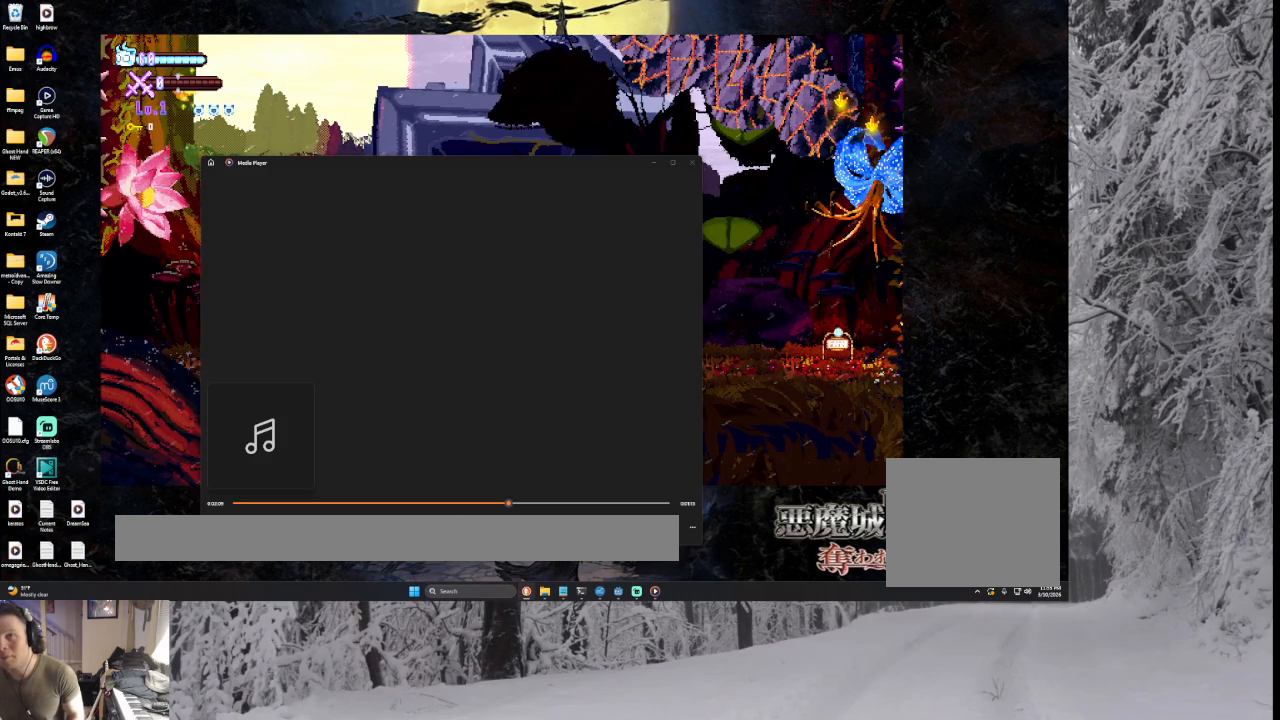
{"buttons": ["CROSS"], "left_stick": "center", "right_stick": "center", "events": []}
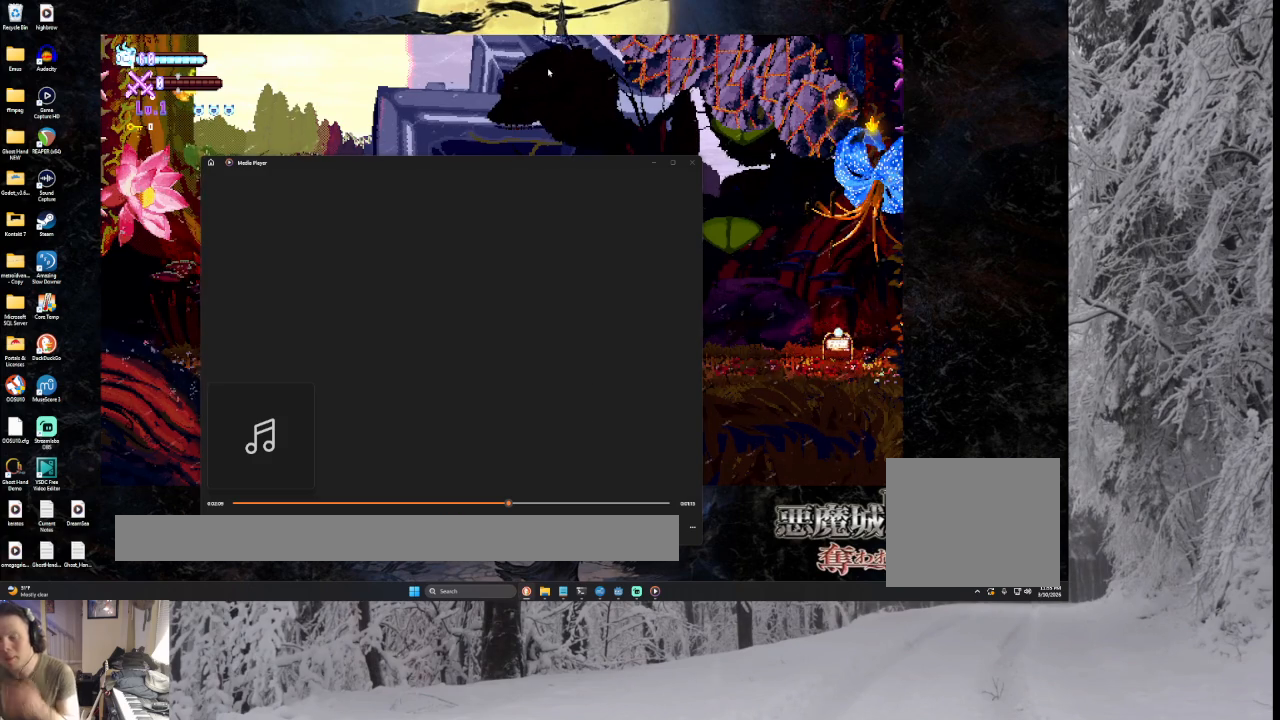
{"buttons": ["CROSS"], "left_stick": "center", "right_stick": "center", "events": []}
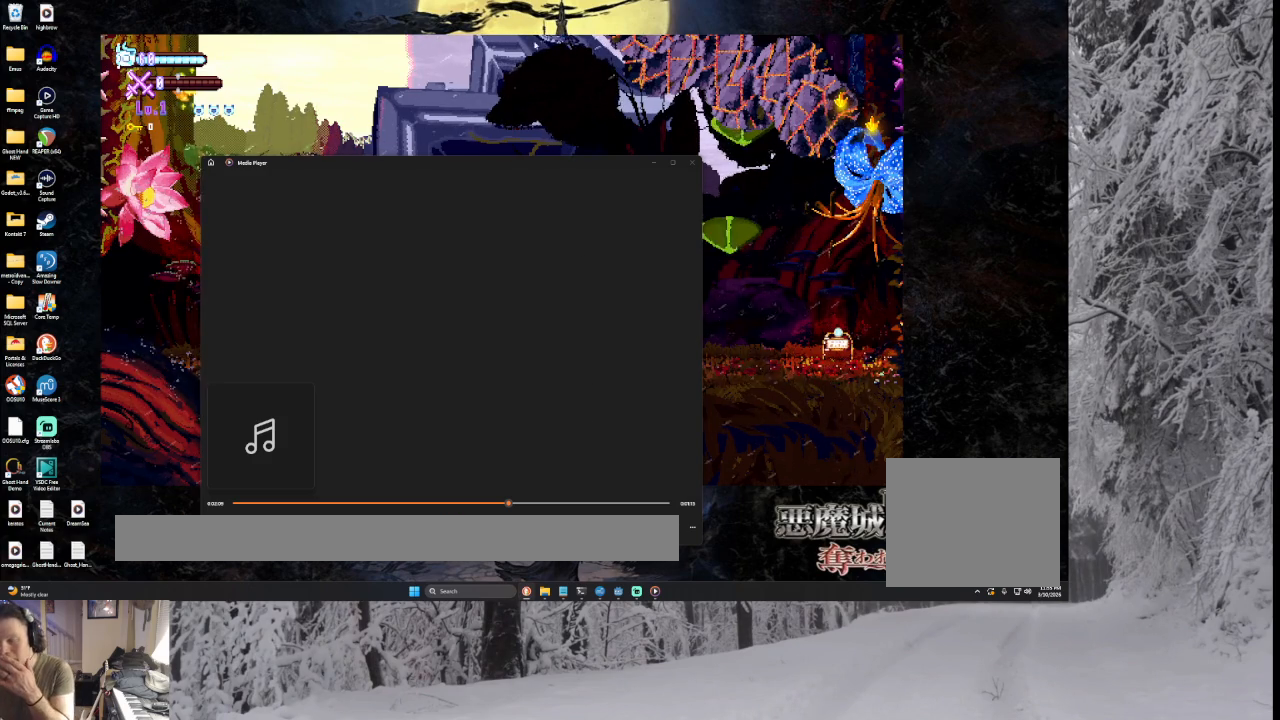
{"buttons": ["CROSS"], "left_stick": "center", "right_stick": "center", "events": []}
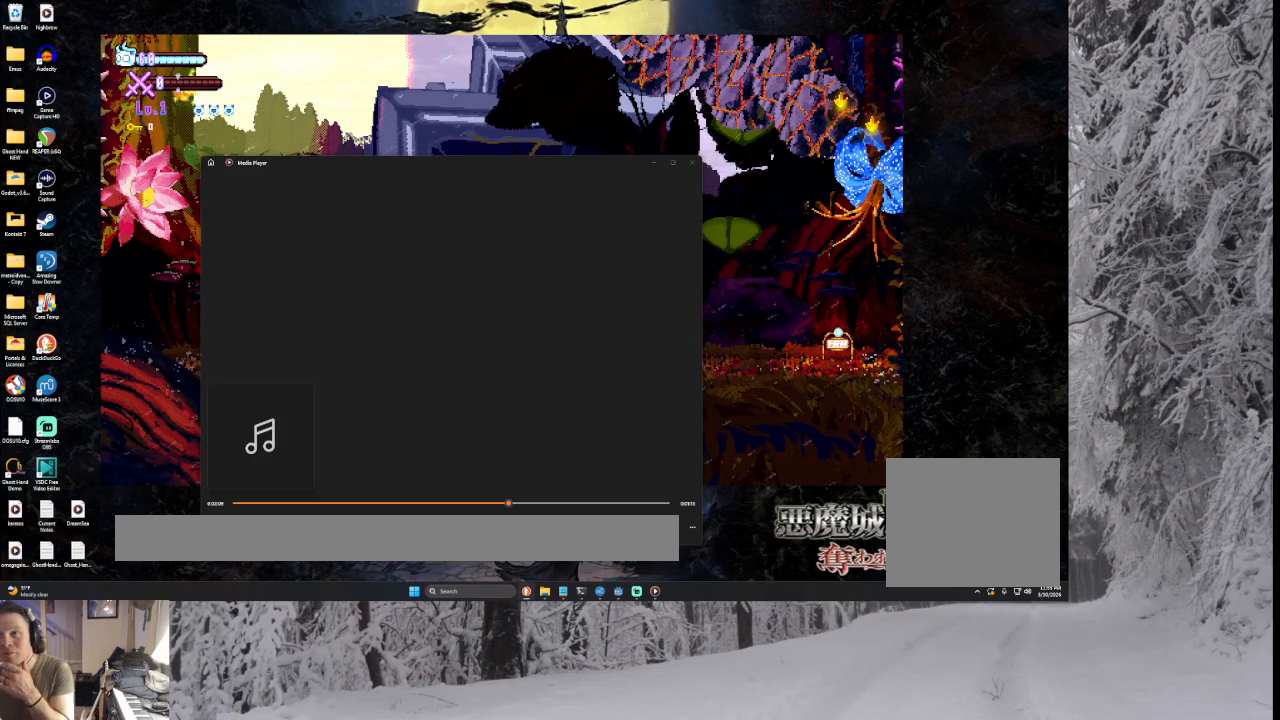
{"buttons": ["CROSS"], "left_stick": "center", "right_stick": "center", "events": []}
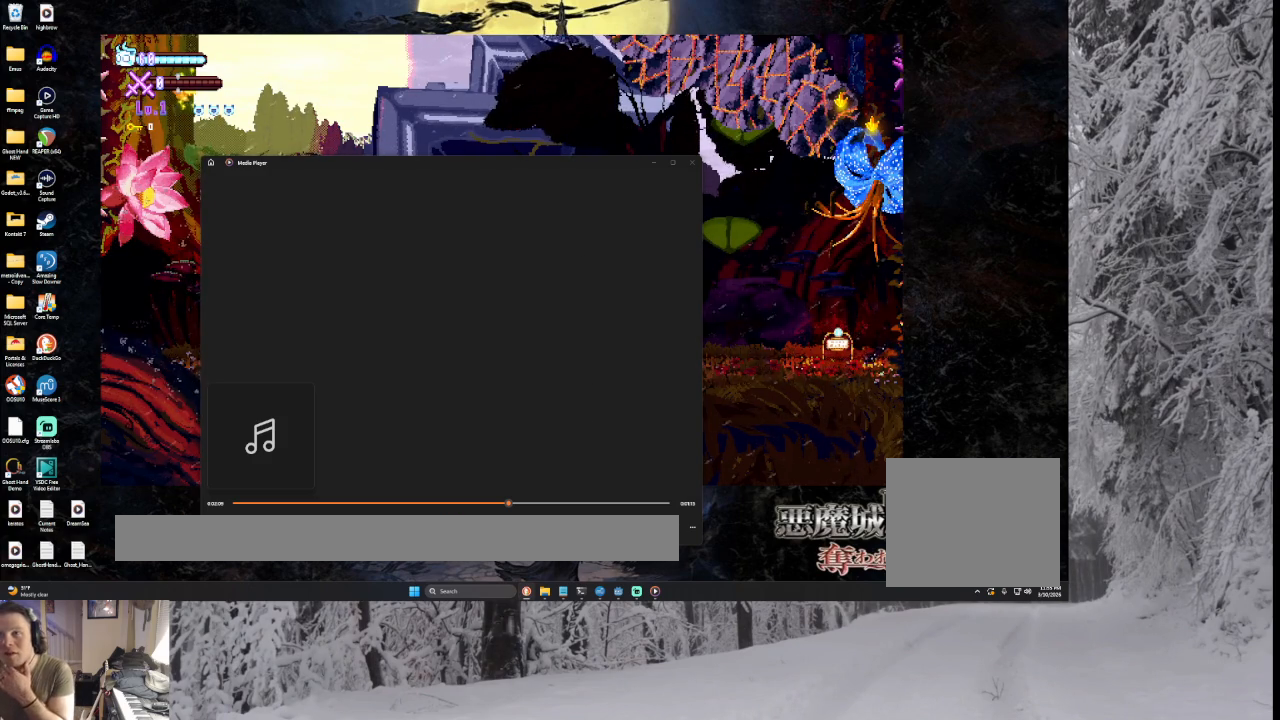
{"buttons": ["CROSS"], "left_stick": "center", "right_stick": "center", "events": []}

※

◆ Required action ◆
The listing should be transcribed exactly. No picture is to appear in the transcription.

◆ Exercise solution ◆
{"buttons": ["CROSS"], "left_stick": "center", "right_stick": "center", "events": []}
{"buttons": ["CROSS"], "left_stick": "center", "right_stick": "center", "events": []}
{"buttons": ["CROSS"], "left_stick": "center", "right_stick": "center", "events": []}
{"buttons": ["CROSS"], "left_stick": "center", "right_stick": "center", "events": []}
{"buttons": ["CROSS"], "left_stick": "center", "right_stick": "center", "events": []}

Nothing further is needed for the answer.